OBJECTIVE: Transcribe verbatim the portion of the shale reservoir text that runs from "Marcellus case study" to "carbonate Onandaga formation.".

DOCUMENT:
※ ※ ※

Due to the nature of permeability in shale plays, the connection of reservoir models to engineering data has become essential. Unlike conventional reservoirs in which significant darcy-scale permeability exists in situ prior to well drilling and completion, most of the effective permeability in a shale well is created during hydraulic fracture stimulation, which is an engineering activity. Hydrocarbon flow occurs within an effectively stimulated reservoir volume, and good shale reservoir characterization techniques should help identify rock with sufficient reservoir properties and physical properties to be productively stimulated.
Using its 3-D modeling software, CRYSTAL, as a platform, SIGMAhas developed an integrated reservoir characterization workflow tailored for shale plays tied to production data through finite element flow simulation. This workflow directly estimates reservoir properties like total organic carbon (TOC), porosity, resistivity, brittleness, and natural fracture density based on correlations with well logs, formation micro-imager (FMI) logs, and core data. When the proper reservoir properties and thresholds are used, the Shale Capacity model is an accurate representation of the rock volume that can potentially contribute to production when effectively stimulated. This workflow was validated with production data in a finite difference flow simulation on a Marcellus shale project in Pennsylvania.
Marcellus case study
This case study covers a 104-sq-km (40-sq-mile) area in Pennsylvania with pre- and post-stack 3-D seismic data coverage, six wells with production data, four pilot holes with substantial log suites, and one FMI log. In this area, the Marcellus shale is at least 154 m (500 ft) thick and has an upper and lower member divided by a laterally continuous carbonate called the Cherry Valley formation. Most of the horizontal wells have been landed near the base of the Lower Marcellus formation just above the carbonate Onandaga formation.

※ ※ ※

[Dataset records]
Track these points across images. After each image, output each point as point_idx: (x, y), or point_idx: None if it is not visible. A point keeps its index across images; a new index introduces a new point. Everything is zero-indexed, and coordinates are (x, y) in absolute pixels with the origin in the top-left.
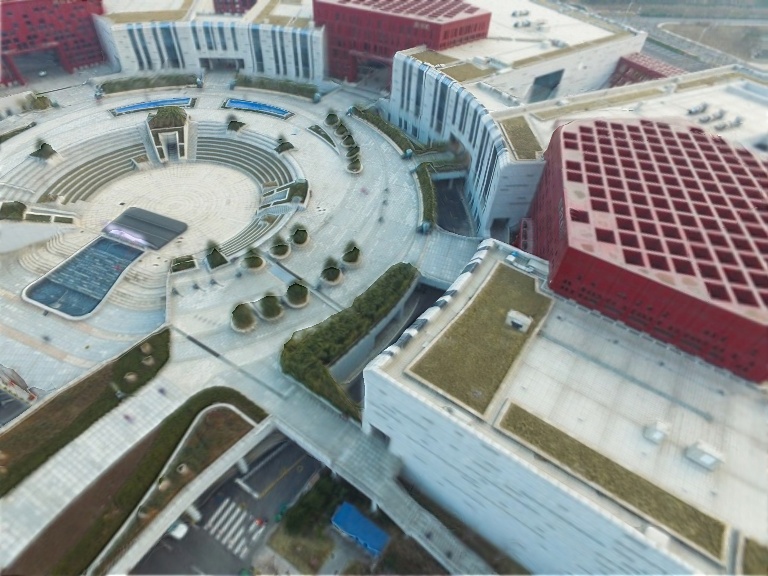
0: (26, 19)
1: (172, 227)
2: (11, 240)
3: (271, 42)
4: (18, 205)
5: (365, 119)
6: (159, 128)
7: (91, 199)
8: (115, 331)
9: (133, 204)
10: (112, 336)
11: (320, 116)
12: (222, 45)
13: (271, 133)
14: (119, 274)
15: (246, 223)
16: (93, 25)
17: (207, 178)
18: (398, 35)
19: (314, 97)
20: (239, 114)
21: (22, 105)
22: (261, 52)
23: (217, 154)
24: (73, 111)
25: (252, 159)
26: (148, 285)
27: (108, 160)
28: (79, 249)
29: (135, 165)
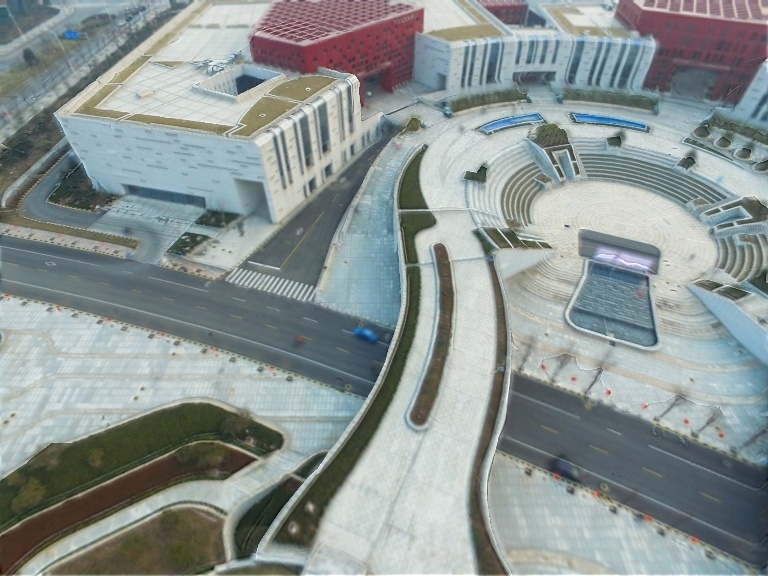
0: (377, 40)
1: (646, 249)
2: (513, 267)
3: (594, 54)
4: (512, 231)
5: (730, 130)
6: (549, 146)
7: (533, 222)
8: (701, 362)
9: (578, 226)
10: (703, 367)
11: (676, 128)
12: (541, 58)
13: (652, 148)
14: (648, 301)
15: (710, 243)
16: (414, 43)
17: (617, 196)
18: (747, 42)
19: (654, 108)
20: (598, 129)
21: (376, 126)
22: (578, 64)
23: (607, 171)
24: (442, 131)
25: (650, 175)
26: (686, 312)
27: (518, 181)
28: (583, 275)
29: (542, 185)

※ ※ ※

ANSWER TO THE EXERCISE:
Marcellus case study
This case study covers a 104-sq-km (40-sq-mile) area in Pennsylvania with pre- and post-stack 3-D seismic data coverage, six wells with production data, four pilot holes with substantial log suites, and one FMI log. In this area, the Marcellus shale is at least 154 m (500 ft) thick and has an upper and lower member divided by a laterally continuous carbonate called the Cherry Valley formation. Most of the horizontal wells have been landed near the base of the Lower Marcellus formation just above the carbonate Onandaga formation.